Task:
Copy out, from the data, each line containing the string "macros".

--- START ---

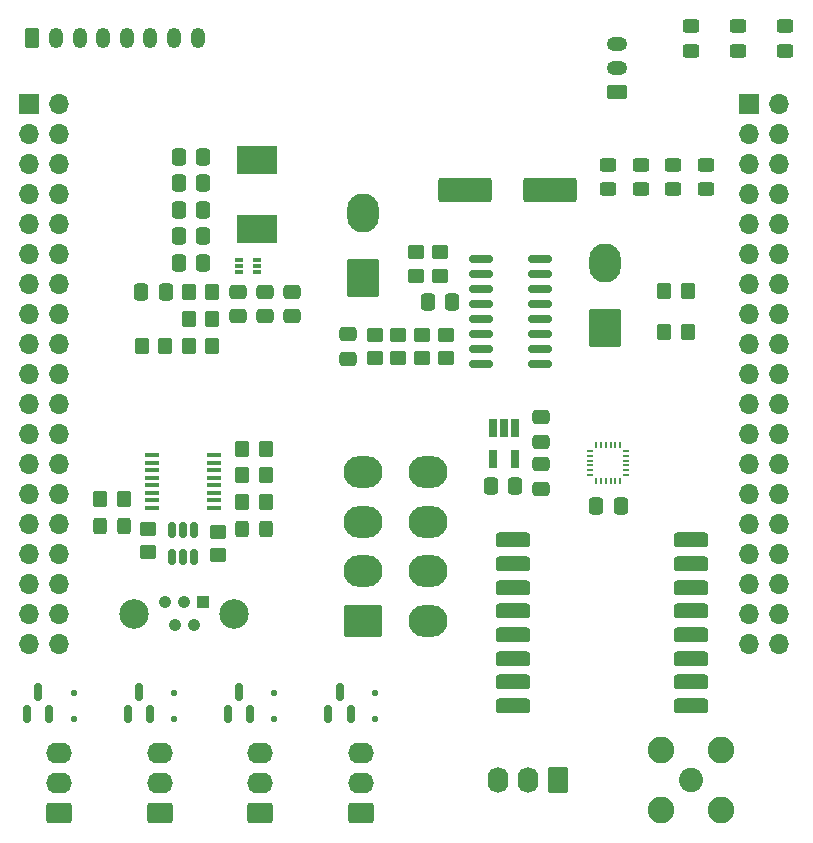
<source format=gts>
%TF.GenerationSoftware,KiCad,Pcbnew,8.0.0*%
%TF.CreationDate,2024-03-16T12:32:22-04:00*%
%TF.ProjectId,AMP_PCBv3,414d505f-5043-4427-9633-2e6b69636164,A*%
%TF.SameCoordinates,Original*%
%TF.FileFunction,Soldermask,Top*%
%TF.FilePolarity,Negative*%
%FSLAX46Y46*%
G04 Gerber Fmt 4.6, Leading zero omitted, Abs format (unit mm)*
G04 Created by KiCad (PCBNEW 8.0.0) date 2024-03-16 12:32:22*
%MOMM*%
%LPD*%
G01*
G04 APERTURE LIST*
G04 Aperture macros list*
%AMRoundRect*
0 Rectangle with rounded corners*
0 $1 Rounding radius*
0 $2 $3 $4 $5 $6 $7 $8 $9 X,Y pos of 4 corners*
0 Add a 4 corners polygon primitive as box body*
4,1,4,$2,$3,$4,$5,$6,$7,$8,$9,$2,$3,0*
0 Add four circle primitives for the rounded corners*
1,1,$1+$1,$2,$3*
1,1,$1+$1,$4,$5*
1,1,$1+$1,$6,$7*
1,1,$1+$1,$8,$9*
0 Add four rect primitives between the rounded corners*
20,1,$1+$1,$2,$3,$4,$5,0*
20,1,$1+$1,$4,$5,$6,$7,0*
20,1,$1+$1,$6,$7,$8,$9,0*
20,1,$1+$1,$8,$9,$2,$3,0*%
G04 Aperture macros list end*
%ADD10R,0.700000X0.340000*%
%ADD11RoundRect,0.250000X-0.450000X0.325000X-0.450000X-0.325000X0.450000X-0.325000X0.450000X0.325000X0*%
%ADD12RoundRect,0.250000X0.450000X-0.325000X0.450000X0.325000X-0.450000X0.325000X-0.450000X-0.325000X0*%
%ADD13RoundRect,0.250000X-0.337500X-0.475000X0.337500X-0.475000X0.337500X0.475000X-0.337500X0.475000X0*%
%ADD14RoundRect,0.250000X-0.475000X0.337500X-0.475000X-0.337500X0.475000X-0.337500X0.475000X0.337500X0*%
%ADD15RoundRect,0.250000X0.450000X-0.350000X0.450000X0.350000X-0.450000X0.350000X-0.450000X-0.350000X0*%
%ADD16RoundRect,0.125000X0.125000X-0.125000X0.125000X0.125000X-0.125000X0.125000X-0.125000X-0.125000X0*%
%ADD17R,1.050000X1.050000*%
%ADD18C,1.050000*%
%ADD19C,2.500000*%
%ADD20RoundRect,0.250000X0.325000X0.450000X-0.325000X0.450000X-0.325000X-0.450000X0.325000X-0.450000X0*%
%ADD21RoundRect,0.150000X0.150000X-0.512500X0.150000X0.512500X-0.150000X0.512500X-0.150000X-0.512500X0*%
%ADD22RoundRect,0.250000X-0.350000X-0.450000X0.350000X-0.450000X0.350000X0.450000X-0.350000X0.450000X0*%
%ADD23RoundRect,0.250000X0.337500X0.475000X-0.337500X0.475000X-0.337500X-0.475000X0.337500X-0.475000X0*%
%ADD24RoundRect,0.250000X-0.450000X0.350000X-0.450000X-0.350000X0.450000X-0.350000X0.450000X0.350000X0*%
%ADD25RoundRect,0.250000X0.350000X0.450000X-0.350000X0.450000X-0.350000X-0.450000X0.350000X-0.450000X0*%
%ADD26RoundRect,0.050000X-0.050000X0.225000X-0.050000X-0.225000X0.050000X-0.225000X0.050000X0.225000X0*%
%ADD27RoundRect,0.050000X-0.225000X-0.050000X0.225000X-0.050000X0.225000X0.050000X-0.225000X0.050000X0*%
%ADD28RoundRect,0.317500X-1.157500X-0.317500X1.157500X-0.317500X1.157500X0.317500X-1.157500X0.317500X0*%
%ADD29RoundRect,0.150000X0.150000X-0.587500X0.150000X0.587500X-0.150000X0.587500X-0.150000X-0.587500X0*%
%ADD30RoundRect,0.250000X0.475000X-0.337500X0.475000X0.337500X-0.475000X0.337500X-0.475000X-0.337500X0*%
%ADD31RoundRect,0.250001X1.099999X1.399999X-1.099999X1.399999X-1.099999X-1.399999X1.099999X-1.399999X0*%
%ADD32O,2.700000X3.300000*%
%ADD33RoundRect,0.250000X-0.350000X-0.625000X0.350000X-0.625000X0.350000X0.625000X-0.350000X0.625000X0*%
%ADD34O,1.200000X1.750000*%
%ADD35R,0.650000X1.560000*%
%ADD36R,1.700000X1.700000*%
%ADD37O,1.700000X1.700000*%
%ADD38RoundRect,0.250000X0.845000X-0.620000X0.845000X0.620000X-0.845000X0.620000X-0.845000X-0.620000X0*%
%ADD39O,2.190000X1.740000*%
%ADD40C,2.050000*%
%ADD41C,2.250000*%
%ADD42RoundRect,0.250000X0.625000X-0.350000X0.625000X0.350000X-0.625000X0.350000X-0.625000X-0.350000X0*%
%ADD43O,1.750000X1.200000*%
%ADD44RoundRect,0.150000X0.850000X0.150000X-0.850000X0.150000X-0.850000X-0.150000X0.850000X-0.150000X0*%
%ADD45R,1.200000X0.400000*%
%ADD46RoundRect,0.250001X-1.999999X-0.799999X1.999999X-0.799999X1.999999X0.799999X-1.999999X0.799999X0*%
%ADD47R,3.429000X2.413000*%
%ADD48RoundRect,0.250000X0.620000X0.845000X-0.620000X0.845000X-0.620000X-0.845000X0.620000X-0.845000X0*%
%ADD49O,1.740000X2.190000*%
%ADD50RoundRect,0.250001X1.399999X-1.099999X1.399999X1.099999X-1.399999X1.099999X-1.399999X-1.099999X0*%
%ADD51O,3.300000X2.700000*%
G04 APERTURE END LIST*
D10*
%TO.C,U1*%
X131250000Y-90500000D03*
X131250000Y-90000000D03*
X131250000Y-89500000D03*
X129750000Y-89500000D03*
X129750000Y-90000000D03*
X129750000Y-90500000D03*
%TD*%
D11*
%TO.C,D7*%
X176000000Y-69725000D03*
X176000000Y-71775000D03*
%TD*%
D12*
%TO.C,D1*%
X161000000Y-83525000D03*
X161000000Y-81475000D03*
%TD*%
D13*
%TO.C,C4*%
X121462500Y-92250000D03*
X123537500Y-92250000D03*
%TD*%
D11*
%TO.C,D6*%
X172000000Y-69725000D03*
X172000000Y-71775000D03*
%TD*%
D14*
%TO.C,C2*%
X131950000Y-92212500D03*
X131950000Y-94287500D03*
%TD*%
D15*
%TO.C,R24*%
X122000000Y-114250000D03*
X122000000Y-112250000D03*
%TD*%
D16*
%TO.C,D13*%
X141270000Y-128350000D03*
X141270000Y-126150000D03*
%TD*%
D17*
%TO.C,J2*%
X126700000Y-118500000D03*
D18*
X125900000Y-120400000D03*
X125100000Y-118500000D03*
X124300000Y-120400000D03*
X123500000Y-118500000D03*
D19*
X129350000Y-119440000D03*
X120850000Y-119440000D03*
%TD*%
D20*
%TO.C,D9*%
X120025000Y-112000000D03*
X117975000Y-112000000D03*
%TD*%
D21*
%TO.C,U6*%
X124050000Y-114637500D03*
X125000000Y-114637500D03*
X125950000Y-114637500D03*
X125950000Y-112362500D03*
X125000000Y-112362500D03*
X124050000Y-112362500D03*
%TD*%
D22*
%TO.C,R7*%
X125500000Y-96750000D03*
X127500000Y-96750000D03*
%TD*%
%TO.C,R27*%
X130000000Y-110000000D03*
X132000000Y-110000000D03*
%TD*%
D23*
%TO.C,C7*%
X126737500Y-85250000D03*
X124662500Y-85250000D03*
%TD*%
D24*
%TO.C,R19*%
X146750000Y-88845000D03*
X146750000Y-90845000D03*
%TD*%
D25*
%TO.C,R5*%
X127500000Y-94500000D03*
X125500000Y-94500000D03*
%TD*%
D26*
%TO.C,U5*%
X162000000Y-105200000D03*
X161600000Y-105200000D03*
X161200000Y-105200000D03*
X160800000Y-105200000D03*
X160400000Y-105200000D03*
X160000000Y-105200000D03*
D27*
X159500000Y-105700000D03*
X159500000Y-106100000D03*
X159500000Y-106500000D03*
X159500000Y-106900000D03*
X159500000Y-107300000D03*
X159500000Y-107700000D03*
D26*
X160000000Y-108200000D03*
X160400000Y-108200000D03*
X160800000Y-108200000D03*
X161200000Y-108200000D03*
X161600000Y-108200000D03*
X162000000Y-108200000D03*
D27*
X162500000Y-107700000D03*
X162500000Y-107300000D03*
X162500000Y-106900000D03*
X162500000Y-106500000D03*
X162500000Y-106100000D03*
X162500000Y-105700000D03*
%TD*%
D28*
%TO.C,U2*%
X152975000Y-113250000D03*
X152975000Y-115250000D03*
X152975000Y-117250000D03*
X152975000Y-119250000D03*
X152975000Y-121250000D03*
X152975000Y-123250000D03*
X152975000Y-125250000D03*
X152975000Y-127250000D03*
X168025000Y-127250000D03*
X168025000Y-125250000D03*
X168025000Y-123250000D03*
X168025000Y-121250000D03*
X168025000Y-119250000D03*
X168025000Y-117250000D03*
X168025000Y-115250000D03*
X168025000Y-113250000D03*
%TD*%
D16*
%TO.C,D11*%
X124270000Y-128350000D03*
X124270000Y-126150000D03*
%TD*%
D23*
%TO.C,C8*%
X126737500Y-83000000D03*
X124662500Y-83000000D03*
%TD*%
D29*
%TO.C,Q2*%
X120320000Y-127937500D03*
X122220000Y-127937500D03*
X121270000Y-126062500D03*
%TD*%
D30*
%TO.C,C15*%
X155300000Y-104875000D03*
X155300000Y-102800000D03*
%TD*%
D31*
%TO.C,J1*%
X140250000Y-91000000D03*
D32*
X140250000Y-85500000D03*
%TD*%
D33*
%TO.C,J5*%
X112250000Y-70750000D03*
D34*
X114250000Y-70750000D03*
X116250000Y-70750000D03*
X118250000Y-70750000D03*
X120250000Y-70750000D03*
X122250000Y-70750000D03*
X124250000Y-70750000D03*
X126250000Y-70750000D03*
%TD*%
D23*
%TO.C,C5*%
X126737500Y-89750000D03*
X124662500Y-89750000D03*
%TD*%
D24*
%TO.C,R12*%
X143250000Y-95845000D03*
X143250000Y-97845000D03*
%TD*%
D25*
%TO.C,R14*%
X167750000Y-95595000D03*
X165750000Y-95595000D03*
%TD*%
%TO.C,R4*%
X127500000Y-92250000D03*
X125500000Y-92250000D03*
%TD*%
D22*
%TO.C,R6*%
X121500000Y-96750000D03*
X123500000Y-96750000D03*
%TD*%
D35*
%TO.C,U7*%
X153150000Y-103687500D03*
X152200000Y-103687500D03*
X151250000Y-103687500D03*
X151250000Y-106387500D03*
X153150000Y-106387500D03*
%TD*%
D31*
%TO.C,M1*%
X160750000Y-95250000D03*
D32*
X160750000Y-89750000D03*
%TD*%
D22*
%TO.C,R15*%
X165750000Y-92095000D03*
X167750000Y-92095000D03*
%TD*%
D15*
%TO.C,R16*%
X145250000Y-97845000D03*
X145250000Y-95845000D03*
%TD*%
D36*
%TO.C,CN10*%
X172960000Y-76280000D03*
D37*
X175500000Y-76280000D03*
X172960000Y-78820000D03*
X175500000Y-78820000D03*
X172960000Y-81360000D03*
X175500000Y-81360000D03*
X172960000Y-83900000D03*
X175500000Y-83900000D03*
X172960000Y-86440000D03*
X175500000Y-86440000D03*
X172960000Y-88980000D03*
X175500000Y-88980000D03*
X172960000Y-91520000D03*
X175500000Y-91520000D03*
X172960000Y-94060000D03*
X175500000Y-94060000D03*
X172960000Y-96600000D03*
X175500000Y-96600000D03*
X172960000Y-99140000D03*
X175500000Y-99140000D03*
X172960000Y-101680000D03*
X175500000Y-101680000D03*
X172960000Y-104220000D03*
X175500000Y-104220000D03*
X172960000Y-106760000D03*
X175500000Y-106760000D03*
X172960000Y-109300000D03*
X175500000Y-109300000D03*
X172960000Y-111840000D03*
X175500000Y-111840000D03*
X172960000Y-114380000D03*
X175500000Y-114380000D03*
X172960000Y-116920000D03*
X175500000Y-116920000D03*
X172960000Y-119460000D03*
X175500000Y-119460000D03*
X172960000Y-122000000D03*
X175500000Y-122000000D03*
%TD*%
D38*
%TO.C,M2*%
X114520000Y-136290000D03*
D39*
X114520000Y-133750000D03*
X114520000Y-131210000D03*
%TD*%
D14*
%TO.C,C1*%
X134200000Y-92212500D03*
X134200000Y-94287500D03*
%TD*%
D22*
%TO.C,R26*%
X130000000Y-107750000D03*
X132000000Y-107750000D03*
%TD*%
D29*
%TO.C,Q4*%
X137320000Y-127937500D03*
X139220000Y-127937500D03*
X138270000Y-126062500D03*
%TD*%
D40*
%TO.C,AE1*%
X168000000Y-133500000D03*
D41*
X170540000Y-130960000D03*
X165460000Y-130960000D03*
X170540000Y-136040000D03*
X165460000Y-136040000D03*
%TD*%
D30*
%TO.C,C10*%
X139000000Y-97882500D03*
X139000000Y-95807500D03*
%TD*%
D15*
%TO.C,R18*%
X147250000Y-97845000D03*
X147250000Y-95845000D03*
%TD*%
D11*
%TO.C,D5*%
X168000000Y-69725000D03*
X168000000Y-71775000D03*
%TD*%
D14*
%TO.C,C3*%
X129700000Y-92212500D03*
X129700000Y-94287500D03*
%TD*%
D36*
%TO.C,CN7*%
X112000000Y-76280000D03*
D37*
X114540000Y-76280000D03*
X112000000Y-78820000D03*
X114540000Y-78820000D03*
X112000000Y-81360000D03*
X114540000Y-81360000D03*
X112000000Y-83900000D03*
X114540000Y-83900000D03*
X112000000Y-86440000D03*
X114540000Y-86440000D03*
X112000000Y-88980000D03*
X114540000Y-88980000D03*
X112000000Y-91520000D03*
X114540000Y-91520000D03*
X112000000Y-94060000D03*
X114540000Y-94060000D03*
X112000000Y-96600000D03*
X114540000Y-96600000D03*
X112000000Y-99140000D03*
X114540000Y-99140000D03*
X112000000Y-101680000D03*
X114540000Y-101680000D03*
X112000000Y-104220000D03*
X114540000Y-104220000D03*
X112000000Y-106760000D03*
X114540000Y-106760000D03*
X112000000Y-109300000D03*
X114540000Y-109300000D03*
X112000000Y-111840000D03*
X114540000Y-111840000D03*
X112000000Y-114380000D03*
X114540000Y-114380000D03*
X112000000Y-116920000D03*
X114540000Y-116920000D03*
X112000000Y-119460000D03*
X114540000Y-119460000D03*
X112000000Y-122000000D03*
X114540000Y-122000000D03*
%TD*%
D13*
%TO.C,C14*%
X160012500Y-110300000D03*
X162087500Y-110300000D03*
%TD*%
D38*
%TO.C,M4*%
X131520000Y-136290000D03*
D39*
X131520000Y-133750000D03*
X131520000Y-131210000D03*
%TD*%
D42*
%TO.C,J4*%
X161750000Y-75250000D03*
D43*
X161750000Y-73250000D03*
X161750000Y-71250000D03*
%TD*%
D44*
%TO.C,U4*%
X155250000Y-98290000D03*
X155250000Y-97020000D03*
X155250000Y-95750000D03*
X155250000Y-94480000D03*
X155250000Y-93210000D03*
X155250000Y-91940000D03*
X155250000Y-90670000D03*
X155250000Y-89400000D03*
X150250000Y-89400000D03*
X150250000Y-90670000D03*
X150250000Y-91940000D03*
X150250000Y-93210000D03*
X150250000Y-94480000D03*
X150250000Y-95750000D03*
X150250000Y-97020000D03*
X150250000Y-98290000D03*
%TD*%
D15*
%TO.C,R23*%
X128000000Y-114500000D03*
X128000000Y-112500000D03*
%TD*%
D29*
%TO.C,Q1*%
X111800000Y-127937500D03*
X113700000Y-127937500D03*
X112750000Y-126062500D03*
%TD*%
D12*
%TO.C,D3*%
X166500000Y-83525000D03*
X166500000Y-81475000D03*
%TD*%
D38*
%TO.C,M5*%
X140040000Y-136290000D03*
D39*
X140040000Y-133750000D03*
X140040000Y-131210000D03*
%TD*%
D45*
%TO.C,U3*%
X122400000Y-106027500D03*
X122400000Y-106662500D03*
X122400000Y-107297500D03*
X122400000Y-107932500D03*
X122400000Y-108567500D03*
X122400000Y-109202500D03*
X122400000Y-109837500D03*
X122400000Y-110472500D03*
X127600000Y-110472500D03*
X127600000Y-109837500D03*
X127600000Y-109202500D03*
X127600000Y-108567500D03*
X127600000Y-107932500D03*
X127600000Y-107297500D03*
X127600000Y-106662500D03*
X127600000Y-106027500D03*
%TD*%
D23*
%TO.C,C16*%
X153137500Y-108637500D03*
X151062500Y-108637500D03*
%TD*%
D16*
%TO.C,D10*%
X115750000Y-128350000D03*
X115750000Y-126150000D03*
%TD*%
D15*
%TO.C,R13*%
X141250000Y-97845000D03*
X141250000Y-95845000D03*
%TD*%
D12*
%TO.C,D4*%
X169250000Y-83525000D03*
X169250000Y-81475000D03*
%TD*%
D13*
%TO.C,C12*%
X145712500Y-93095000D03*
X147787500Y-93095000D03*
%TD*%
D23*
%TO.C,C9*%
X126737500Y-80750000D03*
X124662500Y-80750000D03*
%TD*%
D38*
%TO.C,M3*%
X123040000Y-136290000D03*
D39*
X123040000Y-133750000D03*
X123040000Y-131210000D03*
%TD*%
D12*
%TO.C,D2*%
X163750000Y-83525000D03*
X163750000Y-81475000D03*
%TD*%
D46*
%TO.C,C11*%
X148900000Y-83595000D03*
X156100000Y-83595000D03*
%TD*%
D47*
%TO.C,L1*%
X131250000Y-86921000D03*
X131250000Y-81079000D03*
%TD*%
D15*
%TO.C,R17*%
X144750000Y-90845000D03*
X144750000Y-88845000D03*
%TD*%
D20*
%TO.C,D8*%
X132025000Y-112250000D03*
X129975000Y-112250000D03*
%TD*%
D22*
%TO.C,R28*%
X118000000Y-109750000D03*
X120000000Y-109750000D03*
%TD*%
D25*
%TO.C,R25*%
X132000000Y-105500000D03*
X130000000Y-105500000D03*
%TD*%
D48*
%TO.C,J3*%
X156790000Y-133500000D03*
D49*
X154250000Y-133500000D03*
X151710000Y-133500000D03*
%TD*%
D23*
%TO.C,C6*%
X126737500Y-87500000D03*
X124662500Y-87500000D03*
%TD*%
D50*
%TO.C,J6*%
X140250000Y-120050000D03*
D51*
X140250000Y-115850000D03*
X140250000Y-111650000D03*
X140250000Y-107450000D03*
X145750000Y-120050000D03*
X145750000Y-115850000D03*
X145750000Y-111650000D03*
X145750000Y-107450000D03*
%TD*%
D16*
%TO.C,D12*%
X132750000Y-128350000D03*
X132750000Y-126150000D03*
%TD*%
D29*
%TO.C,Q3*%
X128800000Y-127937500D03*
X130700000Y-127937500D03*
X129750000Y-126062500D03*
%TD*%
D14*
%TO.C,C13*%
X155300000Y-106800000D03*
X155300000Y-108875000D03*
%TD*%
M02*

</source>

--- END ---

Answer space:
G04 Aperture macros list*
G04 Aperture macros list end*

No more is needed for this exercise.